In talking with realtors and developers who make use of our various RETS projects like libRETS, ezRETS, and vieleRETS it seems a majority of users are replicating the MLS database for web-based advertising purposes. Following CRT’s mission of playing with a diverse set of technology and following Perl‘s Motto of “there’s more than one way to do it” I’ve been tinkering with an idea of how MLS’s can share that data in alternative ways.
Since every good project needs a catchy name that you can turn into a fun acronym, I’ve decided to call this the Syndicated Advertising-based Listings Engine or SALE. Besides, this makes promoting the project fun with catchphrases like “Everybody wants a SALE!” But what is this project you ask?
Being the hip up-to-date netizen that I am, I obviously read tons of web sites and listen to a fair amount of podcasts via their RSS feeds. In some ways, syndication is just another word for replication, so I wondered, how could we replicate the MLS’s database easily using something like RSS and/or ATOM? Since I talk to realtors more than MLS staff, I’ve heard lots of talk of Realtors using RSS/ATOM feeds of listings in their business, but I haven’t heard of an MLS doing so. It’s also worth pointing out that some companies, such as Google or Trulia take in listings in an RSS-ish format.
In this thought experiment I’ve made a few assumptions. 1) In the general case, a Realtor only wants to pull listings via this technology, not update it. 2) RSS/ATOM is a widely deployed technology that most VAR/consulting software developers have been exposed to. 3) An advertising feed doesn’t contain ALL the data in the MLS listing. 4) This is advertising data we, as real estate professionals, WANT spread all over the earth, ie. only public data.
Using those assumptions the idea is that an MLS could have a feed of listings that could be hit periodically and would contain a few key pieces of data that makes the person receiving the data be able to do complex things like tract prices changes and status. In my mind, to be on the safe side, this feed should have the last weeks worth of changes. So if someone chose to hit the feed every three days that would still work and the feed size would be of reasonable size.
For every change in the MLS database, there would be an entry in the feed. Say a property was listed, had its price change, and then was closed that would generate three entries in the feed over the lifetime of that listing. Even if listing lifecycle happened in a single day.
There is the problem of someone just coming on to the system for the first time. There will need to be a “full database” version of the feed available as well. In theory, this should only be hit once per entity pulling the data, but in reality it will probably be more due to system crashes and the like. I see this as something that needs to be updated once a week or so and then the “live feed” can be used to synchronize to the current date.
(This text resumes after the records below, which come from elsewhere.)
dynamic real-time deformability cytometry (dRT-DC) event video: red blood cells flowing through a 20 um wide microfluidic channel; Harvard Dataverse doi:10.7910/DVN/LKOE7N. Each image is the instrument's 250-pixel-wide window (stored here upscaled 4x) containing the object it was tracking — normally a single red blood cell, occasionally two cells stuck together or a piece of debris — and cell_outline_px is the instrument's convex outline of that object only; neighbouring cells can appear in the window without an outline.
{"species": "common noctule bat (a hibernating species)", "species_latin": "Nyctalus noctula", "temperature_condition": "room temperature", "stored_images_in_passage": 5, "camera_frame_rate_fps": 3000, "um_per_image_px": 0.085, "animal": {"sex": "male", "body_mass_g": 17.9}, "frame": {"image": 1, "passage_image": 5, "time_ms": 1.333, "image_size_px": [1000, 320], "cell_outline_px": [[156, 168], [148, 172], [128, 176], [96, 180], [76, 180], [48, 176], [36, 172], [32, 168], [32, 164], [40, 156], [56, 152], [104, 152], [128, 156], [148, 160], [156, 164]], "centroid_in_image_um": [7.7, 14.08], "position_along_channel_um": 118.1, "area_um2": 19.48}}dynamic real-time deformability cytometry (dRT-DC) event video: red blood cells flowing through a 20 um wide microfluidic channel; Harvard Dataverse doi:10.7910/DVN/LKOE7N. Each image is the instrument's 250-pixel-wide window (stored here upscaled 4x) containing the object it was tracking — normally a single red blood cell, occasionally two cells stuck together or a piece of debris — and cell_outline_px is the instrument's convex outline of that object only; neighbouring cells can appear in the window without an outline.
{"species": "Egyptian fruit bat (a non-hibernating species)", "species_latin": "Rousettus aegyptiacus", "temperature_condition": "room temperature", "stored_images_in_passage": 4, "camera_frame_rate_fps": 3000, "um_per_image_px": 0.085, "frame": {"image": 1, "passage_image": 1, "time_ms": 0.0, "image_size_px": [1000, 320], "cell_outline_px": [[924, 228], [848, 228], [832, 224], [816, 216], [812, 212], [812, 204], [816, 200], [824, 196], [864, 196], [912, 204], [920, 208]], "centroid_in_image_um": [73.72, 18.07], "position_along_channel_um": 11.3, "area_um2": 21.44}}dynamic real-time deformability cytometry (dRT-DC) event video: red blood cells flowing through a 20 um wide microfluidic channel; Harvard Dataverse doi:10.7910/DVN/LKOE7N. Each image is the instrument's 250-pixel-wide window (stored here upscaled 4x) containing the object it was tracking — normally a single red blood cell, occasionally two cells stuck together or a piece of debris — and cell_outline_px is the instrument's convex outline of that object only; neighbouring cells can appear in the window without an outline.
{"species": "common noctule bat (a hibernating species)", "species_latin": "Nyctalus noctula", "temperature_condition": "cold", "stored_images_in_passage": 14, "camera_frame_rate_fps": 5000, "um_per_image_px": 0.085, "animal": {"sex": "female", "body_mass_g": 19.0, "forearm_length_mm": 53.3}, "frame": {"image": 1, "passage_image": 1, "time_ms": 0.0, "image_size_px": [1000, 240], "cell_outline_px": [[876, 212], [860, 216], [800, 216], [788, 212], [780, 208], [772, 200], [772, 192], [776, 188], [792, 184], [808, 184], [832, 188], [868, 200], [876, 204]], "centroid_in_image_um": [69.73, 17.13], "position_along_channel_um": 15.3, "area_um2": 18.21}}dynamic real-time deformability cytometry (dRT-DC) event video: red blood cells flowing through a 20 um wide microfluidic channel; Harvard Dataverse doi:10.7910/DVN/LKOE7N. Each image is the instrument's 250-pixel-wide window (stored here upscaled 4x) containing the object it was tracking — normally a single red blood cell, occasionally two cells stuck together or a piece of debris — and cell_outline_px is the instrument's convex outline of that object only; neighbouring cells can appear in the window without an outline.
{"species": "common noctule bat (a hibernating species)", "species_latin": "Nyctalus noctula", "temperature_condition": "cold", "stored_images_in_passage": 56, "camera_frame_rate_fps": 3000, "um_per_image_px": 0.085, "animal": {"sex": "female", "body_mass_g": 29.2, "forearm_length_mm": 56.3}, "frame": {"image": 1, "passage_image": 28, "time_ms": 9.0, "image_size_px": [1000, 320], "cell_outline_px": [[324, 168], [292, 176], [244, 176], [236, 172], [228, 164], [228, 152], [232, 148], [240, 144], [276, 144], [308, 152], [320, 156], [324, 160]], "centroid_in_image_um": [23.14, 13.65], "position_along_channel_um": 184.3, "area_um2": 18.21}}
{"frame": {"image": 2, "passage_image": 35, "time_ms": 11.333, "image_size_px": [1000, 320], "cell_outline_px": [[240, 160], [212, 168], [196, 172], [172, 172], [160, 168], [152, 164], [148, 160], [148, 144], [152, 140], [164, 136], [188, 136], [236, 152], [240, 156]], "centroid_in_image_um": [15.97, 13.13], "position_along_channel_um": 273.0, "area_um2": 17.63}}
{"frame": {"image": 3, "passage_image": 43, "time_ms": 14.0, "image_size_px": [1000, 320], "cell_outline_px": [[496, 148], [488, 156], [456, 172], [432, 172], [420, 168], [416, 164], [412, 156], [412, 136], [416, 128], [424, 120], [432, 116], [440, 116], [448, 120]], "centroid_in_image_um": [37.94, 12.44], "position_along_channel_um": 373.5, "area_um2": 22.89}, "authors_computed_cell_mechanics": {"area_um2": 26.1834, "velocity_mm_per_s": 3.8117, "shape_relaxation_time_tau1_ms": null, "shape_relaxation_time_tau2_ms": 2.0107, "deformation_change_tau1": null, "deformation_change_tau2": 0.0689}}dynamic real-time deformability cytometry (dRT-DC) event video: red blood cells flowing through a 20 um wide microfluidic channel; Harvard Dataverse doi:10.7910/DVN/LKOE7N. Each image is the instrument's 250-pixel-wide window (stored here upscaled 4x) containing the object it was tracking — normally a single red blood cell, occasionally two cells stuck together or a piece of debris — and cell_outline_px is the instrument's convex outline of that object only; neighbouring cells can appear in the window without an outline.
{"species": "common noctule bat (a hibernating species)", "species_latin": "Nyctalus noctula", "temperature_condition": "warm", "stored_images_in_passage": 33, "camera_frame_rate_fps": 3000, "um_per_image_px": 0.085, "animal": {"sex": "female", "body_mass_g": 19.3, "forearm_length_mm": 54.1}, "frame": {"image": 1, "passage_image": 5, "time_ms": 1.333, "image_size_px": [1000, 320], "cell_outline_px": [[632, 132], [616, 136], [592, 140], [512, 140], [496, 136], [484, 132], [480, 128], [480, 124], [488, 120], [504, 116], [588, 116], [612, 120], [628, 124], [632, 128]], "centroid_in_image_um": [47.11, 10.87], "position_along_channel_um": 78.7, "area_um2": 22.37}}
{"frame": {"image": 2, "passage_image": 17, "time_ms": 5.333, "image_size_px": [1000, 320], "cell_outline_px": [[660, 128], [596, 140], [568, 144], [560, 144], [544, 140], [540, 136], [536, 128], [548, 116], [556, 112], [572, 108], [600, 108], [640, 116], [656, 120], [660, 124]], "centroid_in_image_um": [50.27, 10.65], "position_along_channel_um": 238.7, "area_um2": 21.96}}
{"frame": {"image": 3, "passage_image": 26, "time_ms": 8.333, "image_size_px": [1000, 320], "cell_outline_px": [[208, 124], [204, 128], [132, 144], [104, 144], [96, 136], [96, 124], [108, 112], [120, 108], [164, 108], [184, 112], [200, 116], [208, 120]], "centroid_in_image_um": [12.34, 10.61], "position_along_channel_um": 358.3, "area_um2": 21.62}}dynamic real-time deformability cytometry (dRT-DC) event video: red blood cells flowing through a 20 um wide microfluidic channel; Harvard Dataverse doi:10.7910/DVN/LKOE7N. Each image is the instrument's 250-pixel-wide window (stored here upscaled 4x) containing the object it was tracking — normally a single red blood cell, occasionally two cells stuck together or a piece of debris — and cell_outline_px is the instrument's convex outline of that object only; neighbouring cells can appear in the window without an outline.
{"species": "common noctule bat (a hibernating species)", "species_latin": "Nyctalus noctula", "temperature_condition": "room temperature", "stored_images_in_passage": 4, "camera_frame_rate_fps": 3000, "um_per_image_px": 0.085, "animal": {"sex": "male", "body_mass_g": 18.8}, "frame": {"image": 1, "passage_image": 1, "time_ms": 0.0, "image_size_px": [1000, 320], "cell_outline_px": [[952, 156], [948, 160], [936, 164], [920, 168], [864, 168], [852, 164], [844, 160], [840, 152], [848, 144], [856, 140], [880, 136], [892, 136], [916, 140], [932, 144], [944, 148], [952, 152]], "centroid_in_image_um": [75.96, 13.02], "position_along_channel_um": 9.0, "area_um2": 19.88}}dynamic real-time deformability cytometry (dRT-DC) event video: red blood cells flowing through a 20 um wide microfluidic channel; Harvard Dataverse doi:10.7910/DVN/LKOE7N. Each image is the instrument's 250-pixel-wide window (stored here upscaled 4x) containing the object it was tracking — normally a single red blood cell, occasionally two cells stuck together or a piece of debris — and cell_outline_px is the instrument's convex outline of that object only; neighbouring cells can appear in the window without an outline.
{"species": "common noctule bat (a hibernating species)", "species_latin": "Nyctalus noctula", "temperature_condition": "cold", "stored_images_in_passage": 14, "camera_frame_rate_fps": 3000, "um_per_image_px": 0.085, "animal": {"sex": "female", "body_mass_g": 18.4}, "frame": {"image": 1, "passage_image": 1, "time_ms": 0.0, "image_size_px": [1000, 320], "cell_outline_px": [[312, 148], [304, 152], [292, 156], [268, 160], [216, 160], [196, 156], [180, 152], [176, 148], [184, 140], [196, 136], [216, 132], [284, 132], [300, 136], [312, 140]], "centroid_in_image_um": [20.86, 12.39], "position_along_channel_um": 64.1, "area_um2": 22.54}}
Based on the needs of the live feed and the full dump feed, I see that each listing should have the following as required items: 1) the Listing ID, 2) a unique ID of some sort, maybe a UUID, to uniquely identify the change, and 3) the URL to where the property is listed on the MLS or Realtor web site and 4) URL(s) to image(s) of the property that can be snagged easily via some media server.
My original thought in emphasizing the change is that the client receiving the data would be responsible for figuring out what changed since each entry in the feed would have the full data. However, I’m thinking maybe a require field that lists the fields that have changed, or NONE, might also be a good idea. This does, however, put more burden on the server-side implementer.
The security minded will notice I didn’t talk about authentication. Because these feeds are just basic HTTP grabs, you can secure them anyway you want to using your web server’s authentication choices as well as running it over SSL. Also, thanks to assumption 4, we can ignore things like per-level field encryption and the like as this is all public data we want seen.
One of the things that I haven’t really thought about yet is what the data inside of the feed would be or how it would look. In my conversations around the industry a magic number of “about 50 fields” keeps coming up as what would be needed for a schema like this. I know of at least one of the regional MLS data sharing agreements that shares just about that number of data items. For something like SALE, I could see that number as well. Of course, because RSS/ATOM feeds are namespaced xml, a particular server vendor could extend it. I haven’t thought in that direction yet either.
In any case, this was my brain dump/abstract of the idea. In the white paper version I’ll have more of the specifics in terms of what the feed could look like fleshed out and maybe a workflow example of that first meshing of the full feed with the life feed.